Common blue damselfly
One of our most common damselflies, this slender insect can be seen around almost any body of water, from tiny ponds to lakes and rivers. There are several similar species in the UK, but male common blues can be identified by the rounded, mushroom-shaped black marking at the top of their abdomen, just behind the base of the wings. Females are darker overall and have a less distinctive thistle-shaped marking.
This purplish-brown and green bug takes its name from the tiny brown hairs that cover its body, though you’ll have to look very closely to see them! Hairy shieldbugs are often found around hedgerows and woodland edges. Other shieldbugs to look out for include the green shieldbug and the red-legged shieldbug.

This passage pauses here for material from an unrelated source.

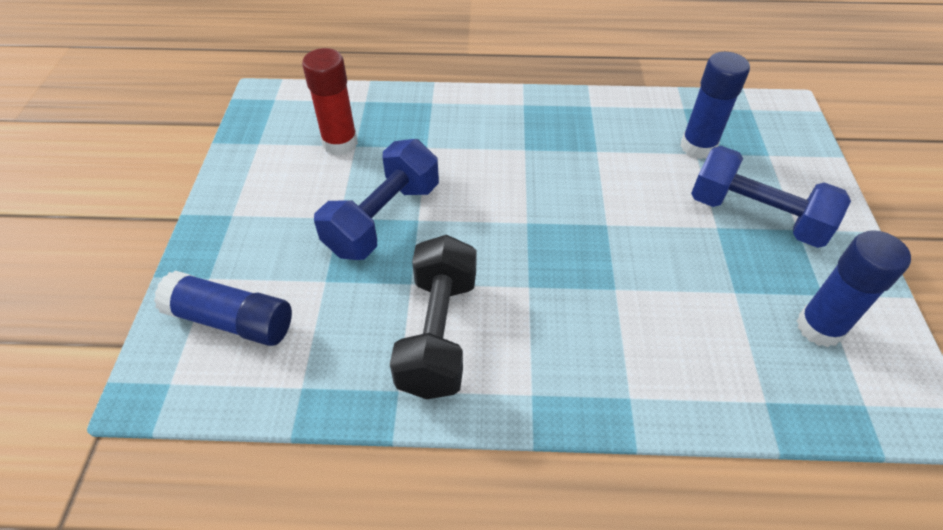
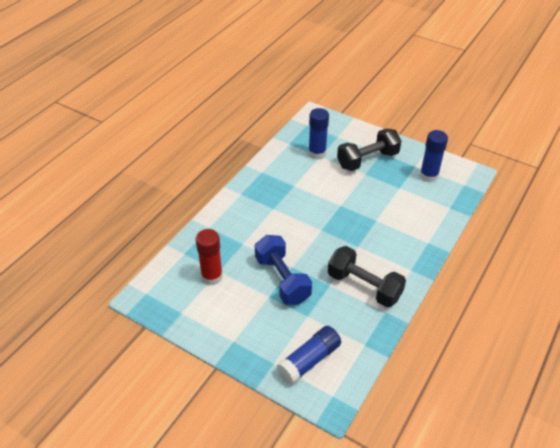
camera: 60 degrees left, 5 degrees down
blue dumbbell [691,146,851,248] -> black dumbbell [337,128,401,171]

In June, you may see the adults or the young, which are known as nymphs.
This striking black and red moth is often seen flying on sunny days, but you’re perhaps more likely to spot its stripy black and yellow caterpillars chomping on ragwort plants. Cinnabars can be found almost anywhere that ragwort is left to grow, including grasslands, sand dunes, old quarries and former industrial areas, even in towns and gardens.
These animals are still fairly common and widespread, but are less likely to be seen in most parks and gardens.

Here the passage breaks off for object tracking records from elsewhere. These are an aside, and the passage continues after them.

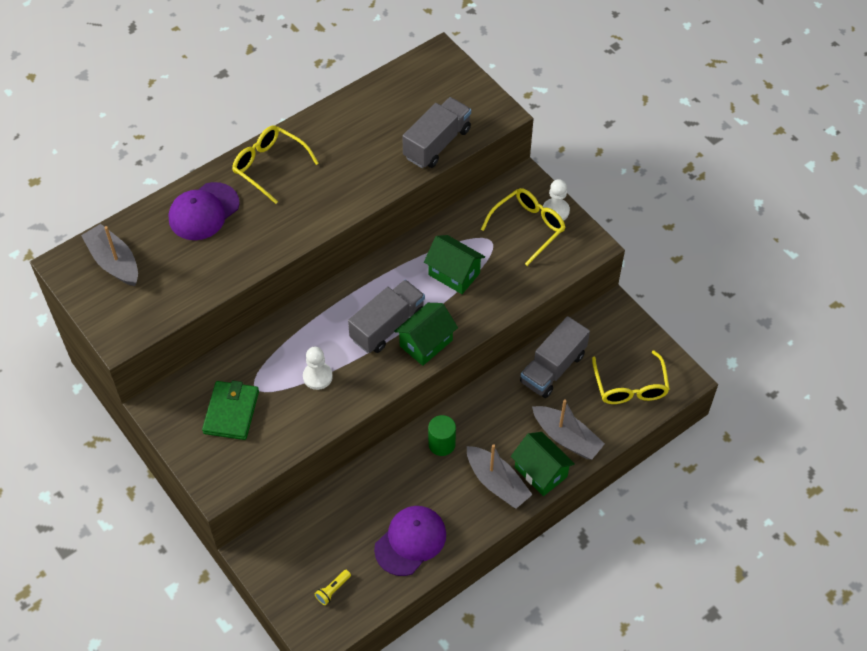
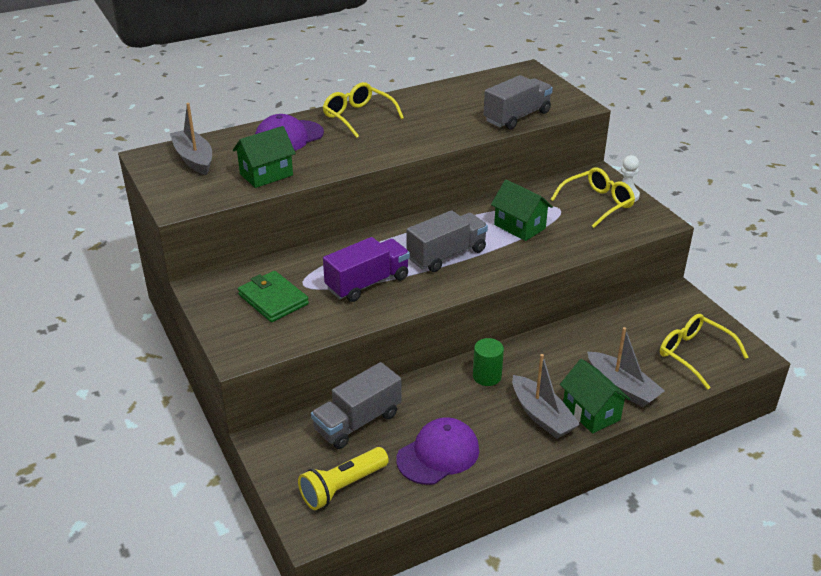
camera: 10 degrees right, 20 degrees down
green wallet [202,380,259,440] -> green wallet turned 60 degrees counterclockwise [238,271,309,322]
white pawn [303,347,333,390] -> purple truck [323,237,410,302]
yellow flashlight [315,570,351,605] -> yellow flashlight [298,447,389,510], size x2.00
green house [394,303,458,366] -> green house moved to [233,126,296,188]
grey truck [520,316,590,398] -> grey truck moved to [311,362,402,449]
yellow glasses [592,351,670,404] -> yellow glasses turned 135 degrees clockwise [660,314,749,390]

This little brown and orange butterfly is best spotted on sunny days, fluttering and perching close to the ground. Small heaths usually perch with their wings closed, showing a big black eyespot on the underside of the forewing to confuse predators. They like open, dry grassy areas like heaths, sand dunes and former quarries.
Green tiger beetle
This shimmering green beetle is a fierce predator, which sprints across the ground to catch spiders, ants, caterpillars, and other invertebrates. Green tiger beetles like sunny spots with lots of bare ground, and are often found on heaths, sand dunes, hillsides and former industrial sites.
This active dragonfly can be recognised by the two dark marks on the leading edge of each of its wings. Four-spotted chasers are often found around the edges of shallow lakes and rivers, where there are lots of tall plants for them to perch on.

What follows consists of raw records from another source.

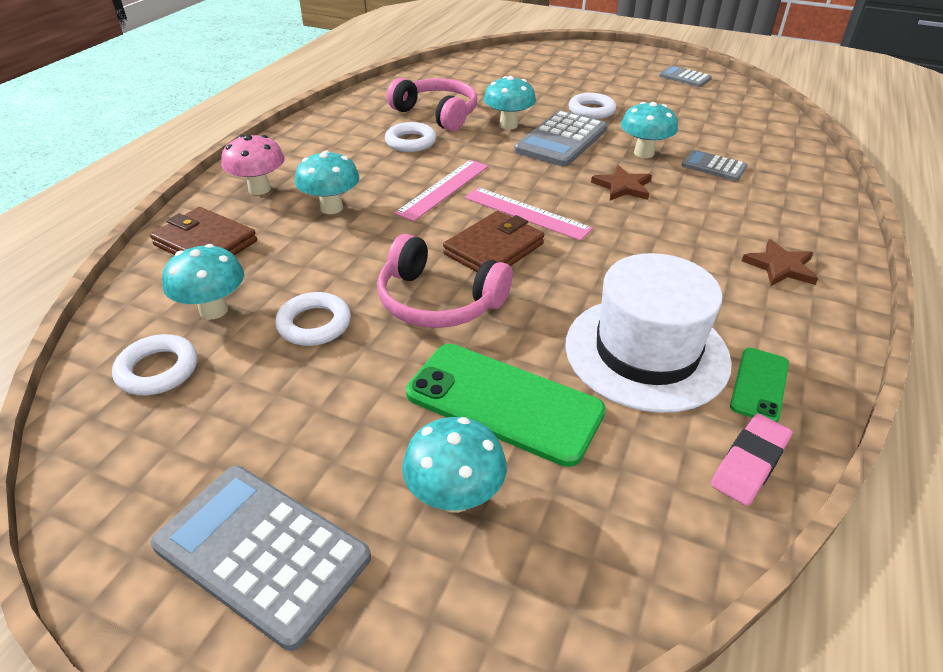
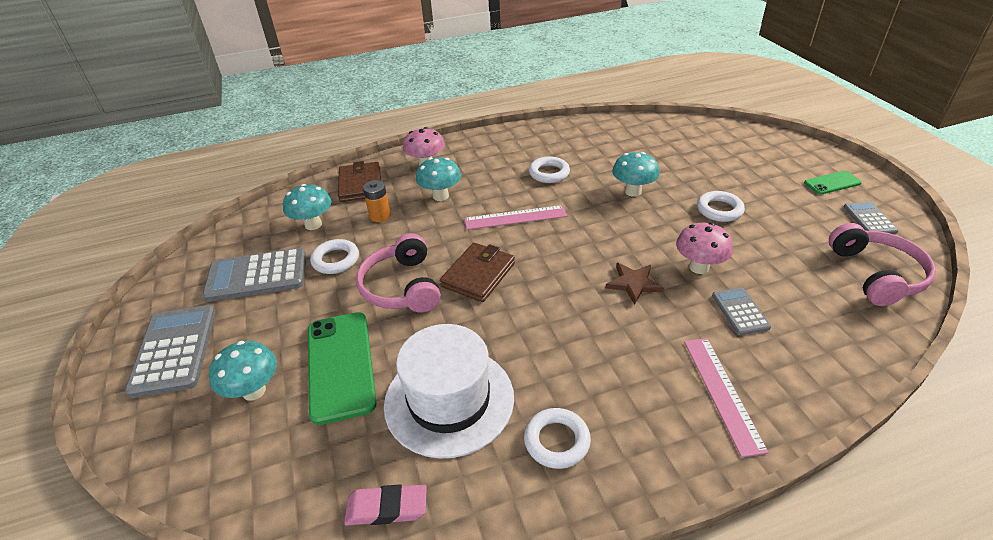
camera: 50 degrees right, 0 degrees up
white ring [112,334,197,395] -> white ring moved to [524,408,591,469]
pink headphones [387,78,477,131] -> pink headphones moved to [829,223,936,306]
brown wallet [443,211,544,272] -> brown wallet turned 60 degrees counterclockwise [440,243,515,302]
pink ruler [465,187,593,241] -> pink ruler moved to [684,338,769,457]
grey calculator [514,111,607,167] -> grey calculator moved to [202,248,306,302]
turquoise mushroom [621,102,678,158] -> pink mushroom [676,222,733,274]
green phone [730,348,789,422] -> green phone moved to [804,171,862,194]
brown star [742,239,818,286] -> none
none -> orange battery [363,180,391,222]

This striking moth is named after a prophetess who died in 1561 – if you look closely at its wings, you can see dark markings that are supposed to look like her face, with a long nose and pointy chin! Mother Shiptons are found in flower-rich grassy places, especially where clovers and trefoils grow. They fly during the day, fluttering from flower to flower. They aren’t as commonly seen as some of the other species, so you might need a bit of luck to find one.